Technical information
- Licensing authority: FCC
- Facility ID: 5379
- Class: C3
- ERP: 11,500 watts
- HAAT: 149 meters (489 ft)
- Transmitter coordinates: 30°29′32.7″N 84°17′12.6″W﻿ / ﻿30.492417°N 84.286833°W

Links
- Public license information: Public file; LMS;
- Webcast: Listen live (via iHeartRadio)
- Website: wflafm.iheart.com

= WFLA-FM =

WFLA-FM (100.7 MHz) is a commercial radio station licensed to Midway, Florida, and serving the Tallahassee metropolitan area. It broadcasts a news/talk format and is owned by iHeartMedia, Inc. The studios and offices are on John Knox Road in Tallahassee.

WFLA-FM has an effective radiated power (ERP) of 11,500 watts. The transmitter is on William Reeves Road near Interstate 10 in Tallahassee.

==Programming==
Weekdays on WFLA-FM begin with a local news and interview show hosted by Preston Scott. The rest of the weekday schedule is nationally syndicated talk shows, mostly from co-owned Premiere Networks: The Glenn Beck Radio Program, The Clay Travis and Buck Sexton Show, The Sean Hannity Show, The Mark Levin Show, The Ramsey Show with Dave Ramsey, Ground Zero with Clyde Lewis, Coast to Coast AM with George Noory and This Morning, America's First News with Gordon Deal.

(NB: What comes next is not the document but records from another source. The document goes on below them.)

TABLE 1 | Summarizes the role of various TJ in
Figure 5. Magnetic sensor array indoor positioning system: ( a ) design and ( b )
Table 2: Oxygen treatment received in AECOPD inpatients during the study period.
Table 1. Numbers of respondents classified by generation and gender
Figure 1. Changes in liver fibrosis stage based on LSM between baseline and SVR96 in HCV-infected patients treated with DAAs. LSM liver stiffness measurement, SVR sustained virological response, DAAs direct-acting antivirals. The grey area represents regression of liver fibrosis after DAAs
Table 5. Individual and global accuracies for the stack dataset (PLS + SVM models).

Weekends feature specialty shows on money, health, gardening and the outdoors, some of which are paid brokered programming. Syndicated weekend shows include Bill Handel on the Law, At Home with Gary Sullivan, Rich DeMuro on Tech, Armstrong & Getty, Sunday Night Live with Bill Cunningham and Somewhere in Time with Art Bell. Most hours begin with an update from Fox News Radio.

==History==
The construction permit for a new Tallahassee-area FM outlet was obtained from the Federal Communications Commission (FCC) in 1991. The unbuilt station was given the working call sign WTPS. When the station signed on in 1996, it took the call letters WJZT, to reflect its smooth jazz format and its Tallahassee location. The unbuilt station had been owned by Paxson Communications, headed by broadcasting executive and owner Bud Paxson. But it was sold to Clear Channel Communications in 1996, before it went on the air. Clear Channel was a forerunner to today's iHeartMedia.

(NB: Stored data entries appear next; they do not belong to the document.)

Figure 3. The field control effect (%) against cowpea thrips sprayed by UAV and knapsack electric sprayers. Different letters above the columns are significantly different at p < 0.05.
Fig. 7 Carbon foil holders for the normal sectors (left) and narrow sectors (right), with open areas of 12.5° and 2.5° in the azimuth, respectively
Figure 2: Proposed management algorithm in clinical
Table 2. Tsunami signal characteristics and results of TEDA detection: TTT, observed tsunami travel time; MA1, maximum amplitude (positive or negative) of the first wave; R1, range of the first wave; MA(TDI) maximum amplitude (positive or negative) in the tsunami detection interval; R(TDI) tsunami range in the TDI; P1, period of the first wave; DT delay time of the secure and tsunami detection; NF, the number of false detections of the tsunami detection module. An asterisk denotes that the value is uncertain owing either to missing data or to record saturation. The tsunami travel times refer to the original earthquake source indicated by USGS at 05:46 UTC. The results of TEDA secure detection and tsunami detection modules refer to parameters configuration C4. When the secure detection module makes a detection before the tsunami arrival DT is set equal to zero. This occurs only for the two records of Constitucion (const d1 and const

After a year of smooth jazz, WJZT switched to a format of 1980s and 1990s hits. The station went through several formats and call sign changes over the next several years. It had an urban contemporary sound as WBWT until July 10, 2006. At that point, management decided to flip the format to talk radio, using the call letters of its sister station in Tampa Bay, WFLA, but adding the -FM suffix. WFLA-FM shares most of the nationally syndicated shows heard on WFLA, but it has its own morning drive time program.